Rosiglitazone, a peroxisome proliferator-activated receptor agonist, improves peritoneal alterations resulting from an encapsulated peritoneal sclerosis model.

Inflammation, fibrosis, and angiogenesis underlie the pathophysiology of encapsulating peritoneal sclerosis (EPS). The irreversible sclerosis of visceral and parietal peritoneum that characterizes EPS can be seen in peritoneal dialysis (PD) patients after long periods on dialysis. Peroxisome proliferator-activated receptors (PPARs) are the major regulator of key metabolic pathways of various inflammatory responses in fibrosing processes in most tissues. The aim of the present study was to investigate the effect of the PPAR agonist rosiglitazone on the progression and regression of peritoneal alterations in chlorhexidine gluconate-induced EPS in rats.
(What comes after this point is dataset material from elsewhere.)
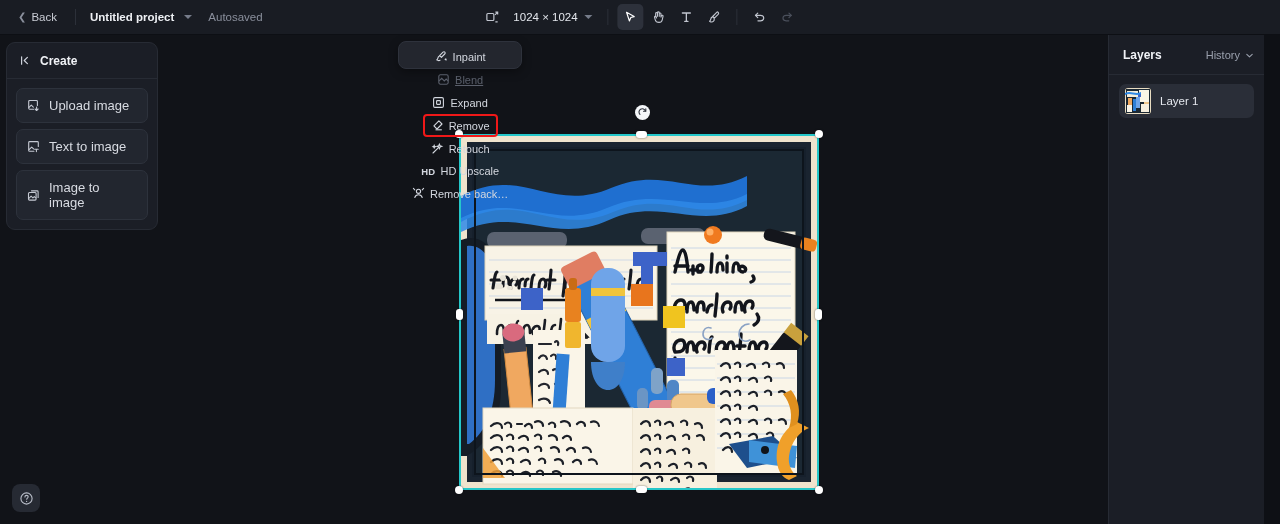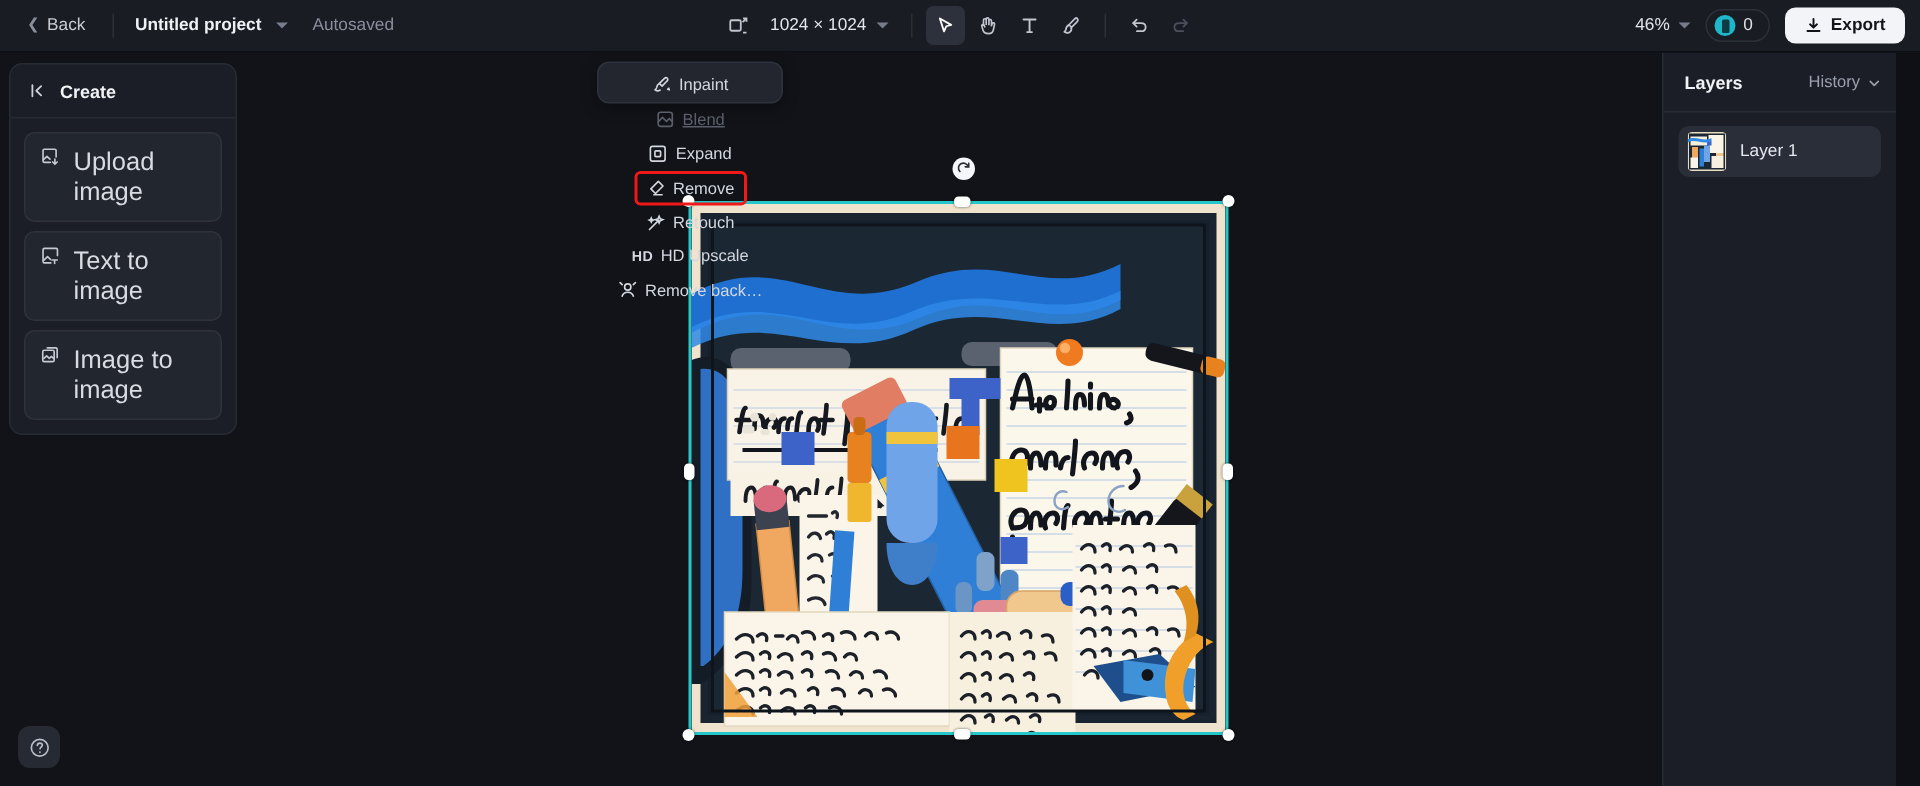"46%" div.tb-right { html: <div> <div>46%</div> <div></div> <div> <span> <span></span> </span> <span>0</span> </div> <div> <span> <svg> <path></path> </svg> </span> <span>Export</span> </div> </div> -> none }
We divided 53 nonuremic Wistar albino rats into 5 groups: control group--isotonic saline 2 mL, injected intraperitoneally (IP) daily for 3 weeks; chlorhexidine gluconate (CG) group--CG 2 mL per 200 g body weight, injected IP daily for 3 weeks; Rozi-P group--CG injection as described, plus rosiglitazone in drinking water (8 mg/L) for 3 weeks; resting group--CG injection as described during weeks 1 - 3, then peritoneal rest during weeks 4 - 6; Rozi-R group--CG injection as described during weeks 1 - 3, then rosiglitazone in drinking water (8 mg/L) during weeks 4 - 6. At the end of the study, a 1-hour peritoneal equilibration test (PET) was performed with 25 mL 3.86% glucose PD solution. Dialysate-to-plasma ratio of urea (D/P urea), dialysate white blood cell (WBC) count, ultrafiltration (UF) volume, and morphology change in parietal peritoneum were examined. Exposure to CG for 3 weeks resulted in alterations in peritoneal transport (increased D/P urea, decreased UF volume, both p < 0.05) and morphology (increased inflammation, neovascularization, fibrosis, and peritoneal thickness, all p < 0.05). Peritoneal rest had some advantages in UF failure and WBC count only (both p < 0.05). However, rosiglitazone was more effective than peritoneal rest for vascularity and peritoneal thickness (p < 0.05). We suggest that the PPAR agonist rosiglitazone may have a therapeutic value in the management of EPS by inhibiting inflammation and neovascularization.